Assignment:
Write the next part of the forum thread about putting rosemary branches in an aquarium, picking up right after its last line.

Provided passage:
BEGIN
# Rosemary bush branches - safe to use in the aquarium?



## ironklad (Apr 14, 2013)

I nabbed these from my parents' old rosemary bush that they pruned recently. They look really cool, but my concern is any oils etc that might leach out of the wood. The branches were cut a couple months ago, so the wood is already pretty well dried out. I'm currently soaking the branches in a big tub of water, and will continue soaking them for at least a month before they go into an aquarium.

Pic 1

Pic 2


----------



## Kehy (Apr 19, 2011)

I wouldn't use any kind of evergreen (pine, cedar, rosemary) in a tank because of all the resins and oils that are in them. The branches do look cool, but there's probably better places to use them than in a tank


----------



## ironklad (Apr 14, 2013)
END
Entries shown:
BEGIN
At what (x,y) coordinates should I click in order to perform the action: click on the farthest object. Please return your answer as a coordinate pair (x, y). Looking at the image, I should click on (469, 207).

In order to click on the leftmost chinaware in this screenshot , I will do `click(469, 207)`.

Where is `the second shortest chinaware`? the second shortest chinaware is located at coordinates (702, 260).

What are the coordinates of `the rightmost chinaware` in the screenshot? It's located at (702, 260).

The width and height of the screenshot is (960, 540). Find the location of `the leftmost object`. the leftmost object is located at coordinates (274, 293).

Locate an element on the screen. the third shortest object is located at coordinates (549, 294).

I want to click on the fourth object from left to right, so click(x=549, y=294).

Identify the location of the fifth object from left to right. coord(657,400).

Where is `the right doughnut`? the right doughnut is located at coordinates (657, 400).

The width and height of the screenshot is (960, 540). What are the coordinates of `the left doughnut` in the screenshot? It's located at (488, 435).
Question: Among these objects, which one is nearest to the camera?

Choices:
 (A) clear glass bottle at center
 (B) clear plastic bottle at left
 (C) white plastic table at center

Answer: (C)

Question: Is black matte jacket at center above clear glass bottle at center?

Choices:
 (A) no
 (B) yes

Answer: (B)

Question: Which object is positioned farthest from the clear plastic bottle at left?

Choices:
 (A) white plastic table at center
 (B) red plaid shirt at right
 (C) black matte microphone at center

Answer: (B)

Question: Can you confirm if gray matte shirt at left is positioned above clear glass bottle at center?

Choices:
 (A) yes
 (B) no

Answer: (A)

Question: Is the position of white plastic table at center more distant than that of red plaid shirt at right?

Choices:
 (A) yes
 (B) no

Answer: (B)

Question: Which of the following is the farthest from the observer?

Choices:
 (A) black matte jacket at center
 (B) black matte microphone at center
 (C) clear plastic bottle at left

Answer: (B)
END
BEGIN
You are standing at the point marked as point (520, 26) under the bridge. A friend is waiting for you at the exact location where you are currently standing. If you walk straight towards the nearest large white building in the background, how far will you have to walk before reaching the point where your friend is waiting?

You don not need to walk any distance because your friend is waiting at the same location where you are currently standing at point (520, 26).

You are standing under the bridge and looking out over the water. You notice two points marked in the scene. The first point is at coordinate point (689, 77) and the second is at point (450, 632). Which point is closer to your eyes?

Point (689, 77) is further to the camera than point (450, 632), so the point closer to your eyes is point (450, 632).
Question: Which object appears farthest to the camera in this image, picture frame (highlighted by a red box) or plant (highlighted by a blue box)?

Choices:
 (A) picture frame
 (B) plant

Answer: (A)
END
BEGIN
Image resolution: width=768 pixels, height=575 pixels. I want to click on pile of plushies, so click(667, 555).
END
Response area:
Thanks. Would there be any benefit to soaking them for a very long time, or is stuff going to leach out of them indefinitely?


----------



## majerah1 (Oct 29, 2010)

Nope, they have way too much sap in them. Best to have them around the tank or somewhere for accents, and find a source of Manzanita.


----------



## ironklad (Apr 14, 2013)

Cool, thanks for the replies. Actually, having them on the outside of the tank might be a good idea. I have plans to put some plants and decorations around the outside of my big tank once I set that up, maybe I can use the branches there.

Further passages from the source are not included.